* TRY IT
Return only the tail of the data below, word for word: the line with "left ear: (90, 72)" and each line after it through the final one.

- Opening Delimiter -

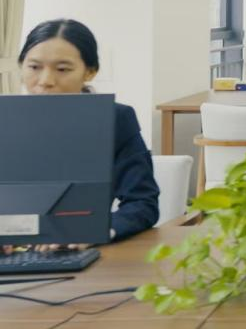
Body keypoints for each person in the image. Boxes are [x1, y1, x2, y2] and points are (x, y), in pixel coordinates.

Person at [3, 19, 159, 253]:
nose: (45, 81)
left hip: (75, 253)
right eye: (34, 67)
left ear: (90, 72)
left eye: (62, 69)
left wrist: (97, 232)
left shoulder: (115, 119)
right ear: (21, 66)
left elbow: (142, 203)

- Closing Delimiter -

* WRITTEN REPLY
left ear: (90, 72)
left eye: (62, 69)
left wrist: (97, 232)
left shoulder: (115, 119)
right ear: (21, 66)
left elbow: (142, 203)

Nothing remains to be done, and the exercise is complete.